In the records, find every line with the word "생각해요" and copy it out.

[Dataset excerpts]
<<<<
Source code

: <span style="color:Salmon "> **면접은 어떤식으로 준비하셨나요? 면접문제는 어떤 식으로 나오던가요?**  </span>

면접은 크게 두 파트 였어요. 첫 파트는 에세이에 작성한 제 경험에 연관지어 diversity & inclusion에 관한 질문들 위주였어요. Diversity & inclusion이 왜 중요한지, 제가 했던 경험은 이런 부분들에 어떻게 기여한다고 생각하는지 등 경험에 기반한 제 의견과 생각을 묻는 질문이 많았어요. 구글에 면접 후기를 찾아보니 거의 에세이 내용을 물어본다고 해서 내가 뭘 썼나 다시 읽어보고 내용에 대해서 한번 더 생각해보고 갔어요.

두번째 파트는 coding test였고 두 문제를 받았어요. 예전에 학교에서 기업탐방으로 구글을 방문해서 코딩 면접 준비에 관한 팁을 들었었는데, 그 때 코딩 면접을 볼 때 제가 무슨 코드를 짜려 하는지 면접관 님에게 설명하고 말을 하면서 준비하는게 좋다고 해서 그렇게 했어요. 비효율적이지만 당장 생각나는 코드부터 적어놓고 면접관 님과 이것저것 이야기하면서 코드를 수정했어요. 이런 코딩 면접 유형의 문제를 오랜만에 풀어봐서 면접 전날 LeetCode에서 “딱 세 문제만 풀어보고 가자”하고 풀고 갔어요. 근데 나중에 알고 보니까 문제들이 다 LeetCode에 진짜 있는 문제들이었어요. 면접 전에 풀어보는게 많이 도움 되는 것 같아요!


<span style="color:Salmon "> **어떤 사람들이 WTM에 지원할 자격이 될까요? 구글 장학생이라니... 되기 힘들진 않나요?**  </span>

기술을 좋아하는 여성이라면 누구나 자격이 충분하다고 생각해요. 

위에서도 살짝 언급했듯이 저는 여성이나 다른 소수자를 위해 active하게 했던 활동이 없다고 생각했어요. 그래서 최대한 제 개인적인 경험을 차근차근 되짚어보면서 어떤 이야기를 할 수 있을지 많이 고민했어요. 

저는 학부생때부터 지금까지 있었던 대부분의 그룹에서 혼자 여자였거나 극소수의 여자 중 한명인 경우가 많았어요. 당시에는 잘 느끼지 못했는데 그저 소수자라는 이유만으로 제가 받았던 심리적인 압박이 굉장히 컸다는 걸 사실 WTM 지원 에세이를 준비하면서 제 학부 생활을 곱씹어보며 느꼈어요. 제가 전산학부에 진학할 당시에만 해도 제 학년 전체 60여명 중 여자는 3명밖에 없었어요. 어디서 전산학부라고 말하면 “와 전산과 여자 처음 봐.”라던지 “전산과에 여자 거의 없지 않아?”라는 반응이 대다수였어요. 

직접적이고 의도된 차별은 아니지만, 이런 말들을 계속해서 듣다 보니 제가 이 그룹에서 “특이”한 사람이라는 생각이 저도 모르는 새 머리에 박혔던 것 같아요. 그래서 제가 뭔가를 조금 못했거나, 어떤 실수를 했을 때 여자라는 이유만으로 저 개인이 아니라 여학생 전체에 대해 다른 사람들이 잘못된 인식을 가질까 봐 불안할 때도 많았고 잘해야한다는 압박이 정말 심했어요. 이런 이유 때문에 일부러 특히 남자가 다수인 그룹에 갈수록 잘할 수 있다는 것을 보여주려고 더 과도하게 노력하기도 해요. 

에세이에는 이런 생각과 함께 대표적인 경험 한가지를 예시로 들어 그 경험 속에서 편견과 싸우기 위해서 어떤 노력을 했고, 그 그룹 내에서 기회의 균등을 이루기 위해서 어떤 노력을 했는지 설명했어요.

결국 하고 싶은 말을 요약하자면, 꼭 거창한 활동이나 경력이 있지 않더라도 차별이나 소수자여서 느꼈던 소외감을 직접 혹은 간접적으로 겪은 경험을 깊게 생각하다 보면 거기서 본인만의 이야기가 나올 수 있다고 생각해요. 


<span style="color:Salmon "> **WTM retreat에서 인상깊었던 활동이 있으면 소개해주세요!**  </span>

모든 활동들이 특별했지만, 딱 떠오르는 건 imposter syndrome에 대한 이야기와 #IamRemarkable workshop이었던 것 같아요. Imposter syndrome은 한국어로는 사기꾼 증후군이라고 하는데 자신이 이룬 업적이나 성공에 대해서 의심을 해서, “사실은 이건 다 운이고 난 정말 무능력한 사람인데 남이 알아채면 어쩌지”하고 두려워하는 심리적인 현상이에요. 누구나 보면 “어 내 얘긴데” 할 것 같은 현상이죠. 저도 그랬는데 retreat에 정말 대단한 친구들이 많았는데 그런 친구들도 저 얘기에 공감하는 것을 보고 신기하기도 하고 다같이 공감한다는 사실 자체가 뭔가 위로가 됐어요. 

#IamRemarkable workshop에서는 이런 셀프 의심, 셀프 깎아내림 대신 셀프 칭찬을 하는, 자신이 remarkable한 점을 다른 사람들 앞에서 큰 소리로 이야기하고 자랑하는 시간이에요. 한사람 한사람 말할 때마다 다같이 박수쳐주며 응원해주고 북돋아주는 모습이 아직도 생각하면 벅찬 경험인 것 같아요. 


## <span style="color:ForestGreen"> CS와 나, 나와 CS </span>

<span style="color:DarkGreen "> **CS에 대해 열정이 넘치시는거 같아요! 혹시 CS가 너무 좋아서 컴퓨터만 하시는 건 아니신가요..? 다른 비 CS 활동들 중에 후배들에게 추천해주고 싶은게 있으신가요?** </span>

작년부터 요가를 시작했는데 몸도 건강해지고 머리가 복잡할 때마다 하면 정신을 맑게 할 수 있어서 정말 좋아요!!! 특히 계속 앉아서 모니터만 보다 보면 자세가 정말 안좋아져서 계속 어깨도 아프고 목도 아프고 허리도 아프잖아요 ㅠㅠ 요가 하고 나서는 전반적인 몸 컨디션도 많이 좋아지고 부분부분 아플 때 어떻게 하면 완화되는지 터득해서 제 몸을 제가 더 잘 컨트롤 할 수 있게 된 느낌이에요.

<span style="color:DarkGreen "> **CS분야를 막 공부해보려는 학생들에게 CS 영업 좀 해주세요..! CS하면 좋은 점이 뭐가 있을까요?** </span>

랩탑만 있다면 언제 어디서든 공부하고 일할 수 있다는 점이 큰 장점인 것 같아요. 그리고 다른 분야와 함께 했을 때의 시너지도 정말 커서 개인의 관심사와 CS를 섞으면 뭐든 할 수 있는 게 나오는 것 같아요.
>>>>
Result of this task:
기술을 좋아하는 여성이라면 누구나 자격이 충분하다고 생각해요. 
결국 하고 싶은 말을 요약하자면, 꼭 거창한 활동이나 경력이 있지 않더라도 차별이나 소수자여서 느꼈던 소외감을 직접 혹은 간접적으로 겪은 경험을 깊게 생각하다 보면 거기서 본인만의 이야기가 나올 수 있다고 생각해요. 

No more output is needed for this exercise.